DATA TO EXAMINE
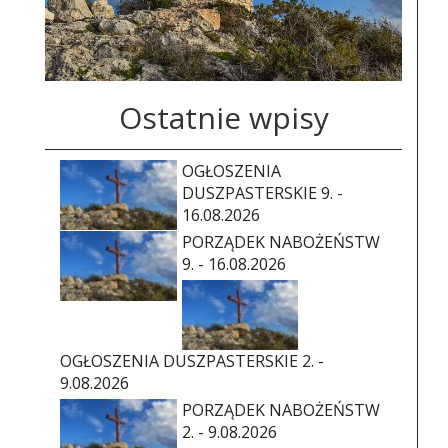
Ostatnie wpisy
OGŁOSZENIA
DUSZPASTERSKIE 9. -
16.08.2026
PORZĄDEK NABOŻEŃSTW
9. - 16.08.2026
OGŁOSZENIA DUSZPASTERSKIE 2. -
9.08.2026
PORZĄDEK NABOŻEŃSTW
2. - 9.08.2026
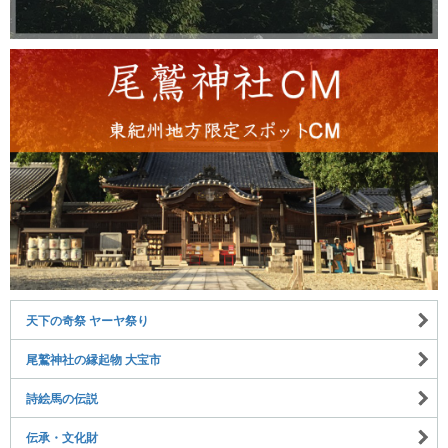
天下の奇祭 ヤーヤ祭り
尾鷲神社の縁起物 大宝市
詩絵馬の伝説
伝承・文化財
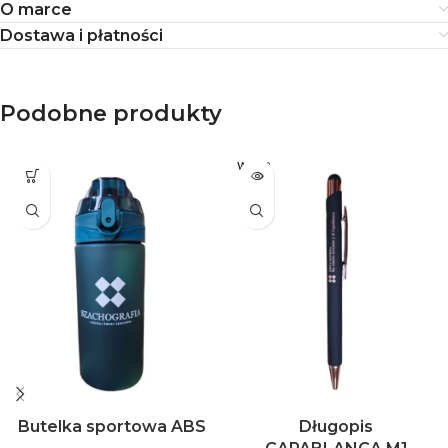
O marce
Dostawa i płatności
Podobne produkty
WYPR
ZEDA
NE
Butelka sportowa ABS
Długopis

ACTIVITY
Render every line of text read from the records above as a Markdown table with the columns Row and Text, numbering the rows in order and leaving out blank lines. Omit the pictures.

RESULT FOR THIS TASK
| Row | Text |
|---|---|
| 1 | Ostatnie wpisy |
| 2 | OGŁOSZENIA |
| 3 | DUSZPASTERSKIE 9. - |
| 4 | 16.08.2026 |
| 5 | PORZĄDEK NABOŻEŃSTW |
| 6 | 9. - 16.08.2026 |
| 7 | OGŁOSZENIA DUSZPASTERSKIE 2. - |
| 8 | 9.08.2026 |
| 9 | PORZĄDEK NABOŻEŃSTW |
| 10 | 2. - 9.08.2026 |
| 11 | 天下の奇祭 ヤーヤ祭り |
| 12 | 尾鷲神社の縁起物 大宝市 |
| 13 | 詩絵馬の伝説 |
| 14 | 伝承・文化財 |
| 15 | O marce |
| 16 | Dostawa i płatności |
| 17 | Podobne produkty |
| 18 | WYPR |
| 19 | ZEDA |
| 20 | NE |
| 21 | Butelka sportowa ABS |
| 22 | Długopis |